I get the calls all the time. Smart, accomplished professionals who have been out of the job market for some time – perplexed about misleading job truths they have picked up along the way.
While some job search truths still hold true, there are many that don’t – and do. Confused? You are not alone. Here are questions I frequently get from clients, and the advice I share with them:
I Need to Scour and Respond to Online Job Postings
Devoting the majority of your job search time to responding to online postings can be incredibly disappointing – not to mention frustrating.
The sad truth is that no matter how perfect you may appear for the role, there is a decent chance you will never get a response. Why?
It is not uncommon for a hiring manager to have someone earmarked for the role, but need to publish the job to comply with regulations. Nor is it unheard of for hiring budgets to get frozen or for a department to go in a different direction.
While there are countless reasons while postings are not always truly open positions, this doesn’t mean you should ignore them altogether.
Postings are great in that they offer an idea as to which companies may have hiring budgets, and can give you a sense of a company’s culture and the key requirements critical to success in a particular role.
EXPERT ADVICE: Respond within 72 hours of the posting for your best shot. If it is a viable position, recruiters will likely have a good pool to choose from within the first 3 days.
My Resume Must Appeal to Applicant Tracking Software (ATS) Systems
While your resume must be written in a way that is readable by screening software, merely doing a keyword dump with job and industry-related keywords will not get you past the first look.
Instead, frame responsibilities within achievements and include keywords, and be sure to spell out for the reader from the get-go how you are exceptionally qualified for the role with a kick-butt summary section at the top.
EXPERT ADVICE: Get your resume before a key decision maker, recruiter or HR professional BEFORE posting online.
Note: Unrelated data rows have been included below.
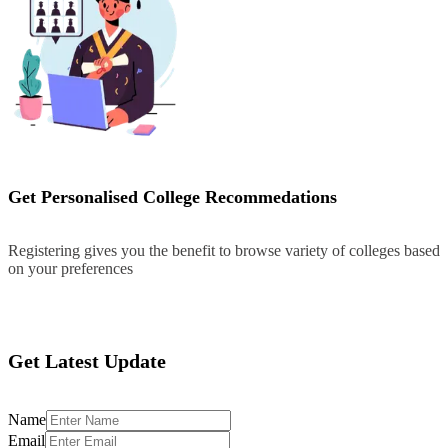
Get Personalised College Recommedations
Registering gives you the benefit to browse variety of colleges based
on your preferences
Register
Get Latest Update
Name
Email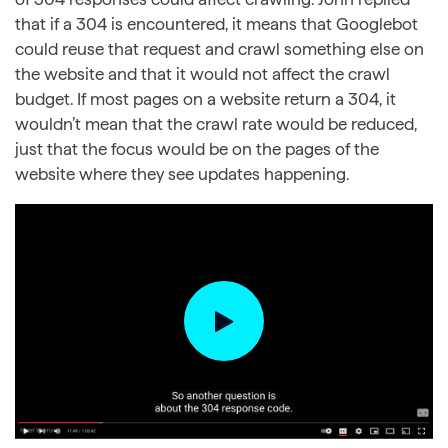
that if a 304 is encountered, it means that Googlebot
could reuse that request and crawl something else on
the website and that it would not affect the crawl
budget. If most pages on a website return a 304, it
wouldn’t mean that the crawl rate would be reduced,
just that the focus would be on the pages of the
website where they see updates happening.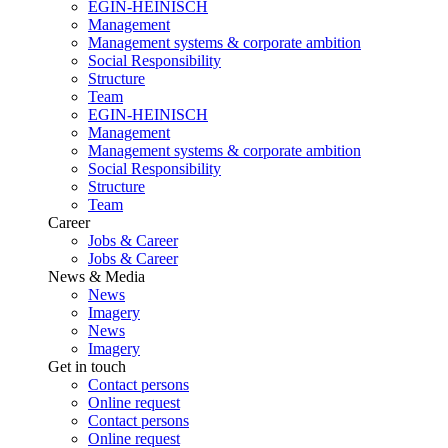
EGIN-HEINISCH
Management
Management systems & corporate ambition
Social Responsibility
Structure
Team
EGIN-HEINISCH
Management
Management systems & corporate ambition
Social Responsibility
Structure
Team
Career
Jobs & Career
Jobs & Career
News & Media
News
Imagery
News
Imagery
Get in touch
Contact persons
Online request
Contact persons
Online request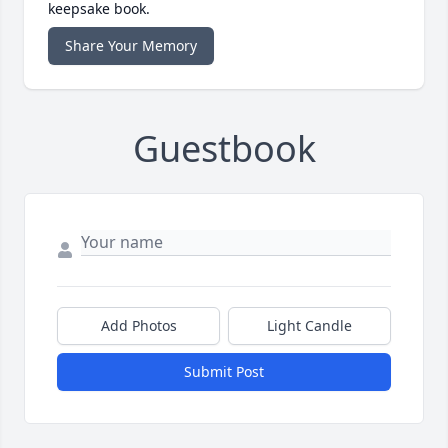
keepsake book.
Share Your Memory
Guestbook
Add Photos
Light Candle
Submit Post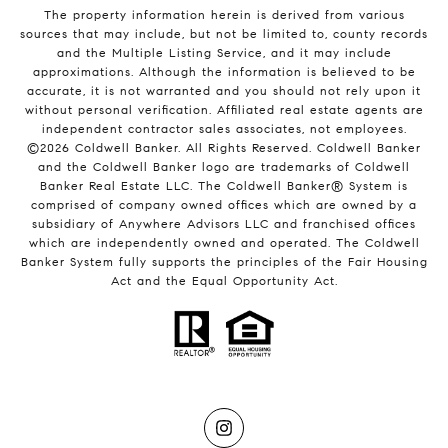
The property information herein is derived from various
sources that may include, but not be limited to, county records
and the Multiple Listing Service, and it may include
approximations. Although the information is believed to be
accurate, it is not warranted and you should not rely upon it
without personal verification. Affiliated real estate agents are
independent contractor sales associates, not employees.
©
2026
Coldwell Banker. All Rights Reserved. Coldwell Banker
and the Coldwell Banker logo are trademarks of Coldwell
Banker Real Estate LLC. The Coldwell Banker® System is
comprised of company owned offices which are owned by a
subsidiary of Anywhere Advisors LLC and franchised offices
which are independently owned and operated. The Coldwell
Banker System fully supports the principles of the Fair Housing
Act and the Equal Opportunity Act.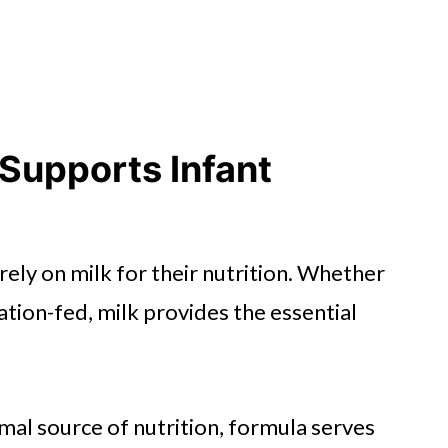
Supports Infant
irely on milk for their nutrition. Whether
tion-fed, milk provides the essential
mal source of nutrition, formula serves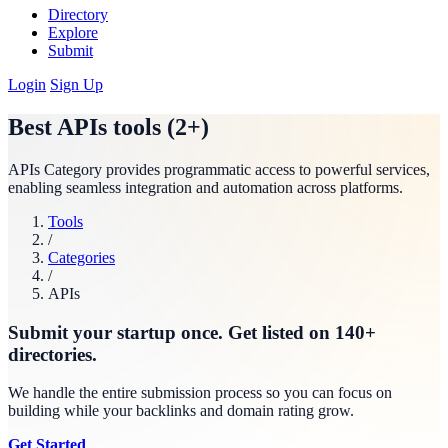
Directory
Explore
Submit
Login
Sign Up
Best APIs tools (2+)
APIs Category provides programmatic access to powerful services,
enabling seamless integration and automation across platforms.
Tools
/
Categories
/
APIs
Submit your startup once. Get listed on 140+
directories.
We handle the entire submission process so you can focus on
building while your backlinks and domain rating grow.
Get Started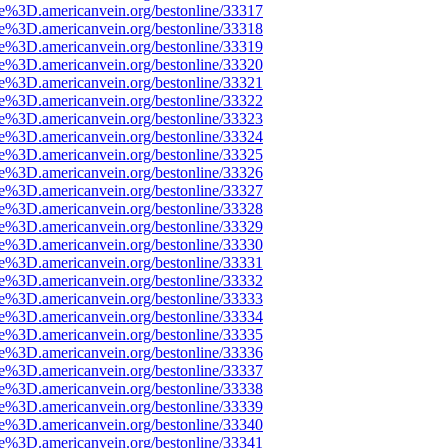
ce%3D.americanvein.org/bestonline/33317
ce%3D.americanvein.org/bestonline/33318
ce%3D.americanvein.org/bestonline/33319
ce%3D.americanvein.org/bestonline/33320
ce%3D.americanvein.org/bestonline/33321
ce%3D.americanvein.org/bestonline/33322
ce%3D.americanvein.org/bestonline/33323
ce%3D.americanvein.org/bestonline/33324
ce%3D.americanvein.org/bestonline/33325
ce%3D.americanvein.org/bestonline/33326
ce%3D.americanvein.org/bestonline/33327
ce%3D.americanvein.org/bestonline/33328
ce%3D.americanvein.org/bestonline/33329
ce%3D.americanvein.org/bestonline/33330
ce%3D.americanvein.org/bestonline/33331
ce%3D.americanvein.org/bestonline/33332
ce%3D.americanvein.org/bestonline/33333
ce%3D.americanvein.org/bestonline/33334
ce%3D.americanvein.org/bestonline/33335
ce%3D.americanvein.org/bestonline/33336
ce%3D.americanvein.org/bestonline/33337
ce%3D.americanvein.org/bestonline/33338
ce%3D.americanvein.org/bestonline/33339
ce%3D.americanvein.org/bestonline/33340
ce%3D.americanvein.org/bestonline/33341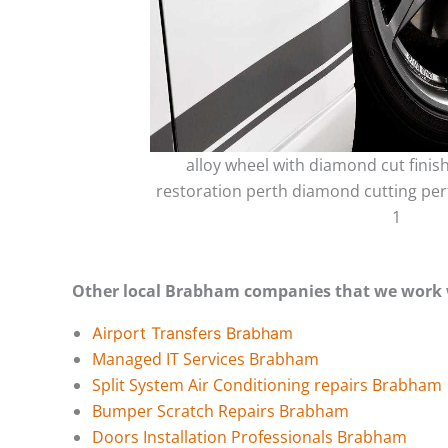
alloy wheel with diamond cut finis
restoration perth diamond cutting per
1
Other local Brabham companies that we work 
Airport Transfers Brabham
Managed IT Services Brabham
Split System Air Conditioning repairs Brabham
Bumper Scratch Repairs Brabham
Doors Installation Professionals Brabham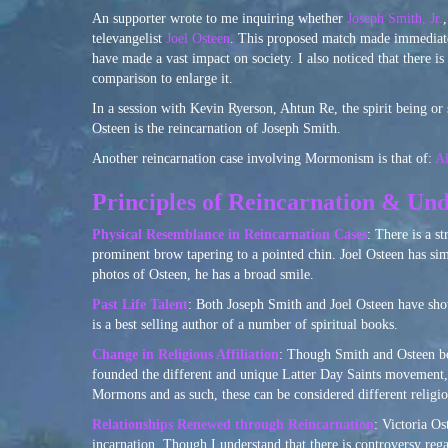
An supporter wrote to me inquiring whether
Joseph Smith, Jr.
televangelist
Joel Osteen
. This proposed match made immediate 
have made a vast impact on society. I also noticed that there
comparison to enlarge it.
In a session with Kevin Ryerson, Ahtun Re, the spirit being or 
Osteen is the reincarnation of Joseph Smith.
Another reincarnation case involving Mormonism is that of:
Al
Principles of Reincarnation & Und
Physical Resemblance in Reincarnation Cases
: There is a s
prominent brow tapering to a pointed chin. Joel Osteen has simi
photos of Osteen, he has a broad smile.
Past Life Talent
: Both Joseph Smith and Joel Osteen have show
is a best selling author of a number of spiritual books.
Change in Religious Affiliation
: Though Smith and Osteen bot
founded the different and unique Latter Day Saints movement
Mormons and as such, these can be considered different religio
Relationships Renewed through Reincarnation
: Victoria O
incarnation. Though I understand that there is controversy reg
Good old-fashioned networking of this sort will give your resume its best shot of getting tagged following ATS screening.
The Candidate With the Most Experience Will Get the Interview
Many DIY resume writers will kick off a summary description with a phrase similar to “18+ years of experience doing x, y, z.” While decades of experience are of course noteworthy, spelling out your years of experience is not guaranteed to impress.
Instead of stating your years, replace it with a compelling statement that tells the reader how your talents and experience are ideal to solve a company’s pain.
EXPERT ADVICE: A reader should never have a sense of how old or young a candidate may be. Focus on the past 15 years of experience in terms of providing significant detail and dates, and include any early experience under an “Additional Experience” section.
With a Spot-On LinkedIn, Recruiters Will Find Me
While a persuasive, keyword-rich LinkedIn will certainly help you to pop up on recruiter searches, the profile alone is not always the silver bullet we’d all prefer.
Active networking is by far the most effective way to draw readers to your profile. This may be accomplished by remaining active and engaged on LinkedIn, which means reaching out and building a qualified network, engaging in groups, and regular content sharing.
EXPERT ADVICE: Recruiters are more likely to reach out to someone who is active than passive on LinkedIn, and the greater the chance you will land at the top of your connection’s reader feeds.